### Task to carry out:
Rewrite the text of every one of the records below with each "Über uns" changed to "Über mich" and nothing else altered. Leave the pictures out.

Items from a dataset

+--

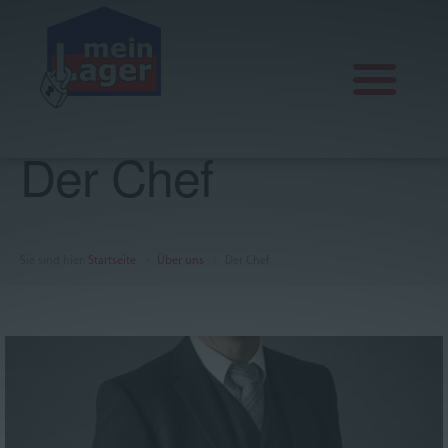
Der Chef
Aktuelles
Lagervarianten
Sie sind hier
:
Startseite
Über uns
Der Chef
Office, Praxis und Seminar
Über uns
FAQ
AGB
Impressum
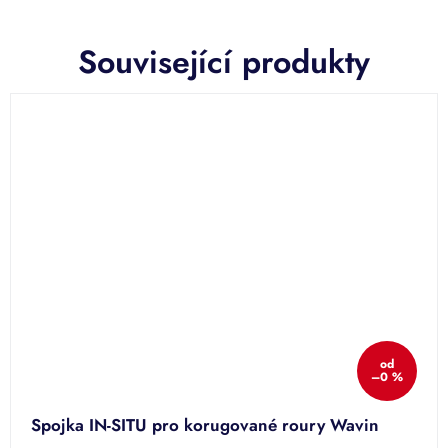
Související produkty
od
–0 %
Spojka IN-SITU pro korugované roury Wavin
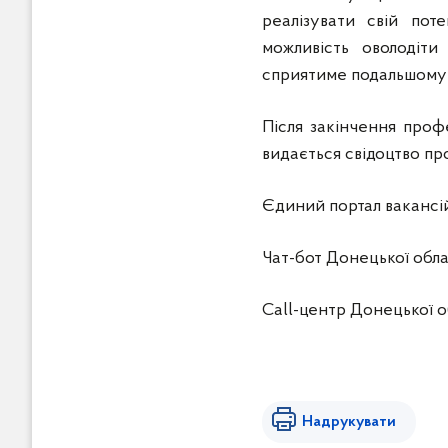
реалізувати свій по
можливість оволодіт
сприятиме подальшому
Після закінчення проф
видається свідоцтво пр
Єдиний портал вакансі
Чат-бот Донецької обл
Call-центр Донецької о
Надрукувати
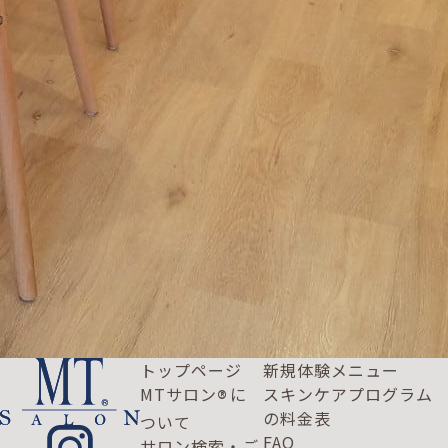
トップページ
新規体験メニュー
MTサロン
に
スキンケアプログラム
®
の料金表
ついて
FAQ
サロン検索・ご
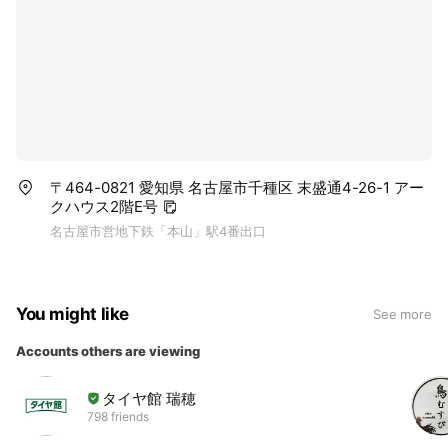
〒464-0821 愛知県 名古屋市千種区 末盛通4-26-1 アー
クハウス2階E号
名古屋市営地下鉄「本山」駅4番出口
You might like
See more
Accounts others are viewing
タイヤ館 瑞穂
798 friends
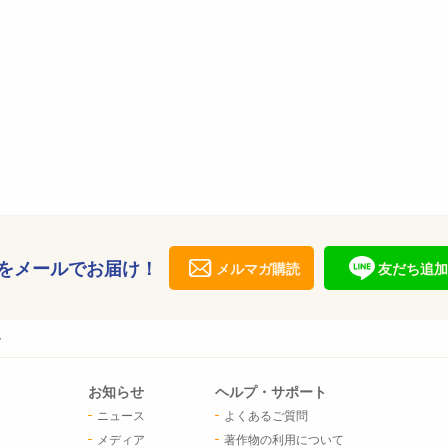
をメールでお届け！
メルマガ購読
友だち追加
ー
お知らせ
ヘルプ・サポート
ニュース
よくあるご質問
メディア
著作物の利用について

+--

### Final answer:
Der Chef
Aktuelles
Lagervarianten
Sie sind hier
:
Startseite
Über mich
Der Chef
Office, Praxis und Seminar
Über mich
FAQ
AGB
Impressum
Související produkty
od
–0 %
Spojka IN-SITU pro korugované roury Wavin
реалізувати свій по
можливість оволодіт
сприятиме подальшому
Після закінчення проф
видається свідоцтво пр
Єдиний портал вакансі
Чат-бот Донецької обл
Call-центр Донецької о
Надрукувати
トップページ
新規体験メニュー
MTサロン
に
スキンケアプログラム
®
の料金表
ついて
FAQ
サロン検索・ご
〒464-0821 愛知県 名古屋市千種区 末盛通4-26-1 アー
クハウス2階E号
名古屋市営地下鉄「本山」駅4番出口
You might like
See more
Accounts others are viewing
タイヤ館 瑞穂
798 friends
をメールでお届け！
メルマガ購読
友だち追加
ー
お知らせ
ヘルプ・サポート
ニュース
よくあるご質問
メディア
著作物の利用について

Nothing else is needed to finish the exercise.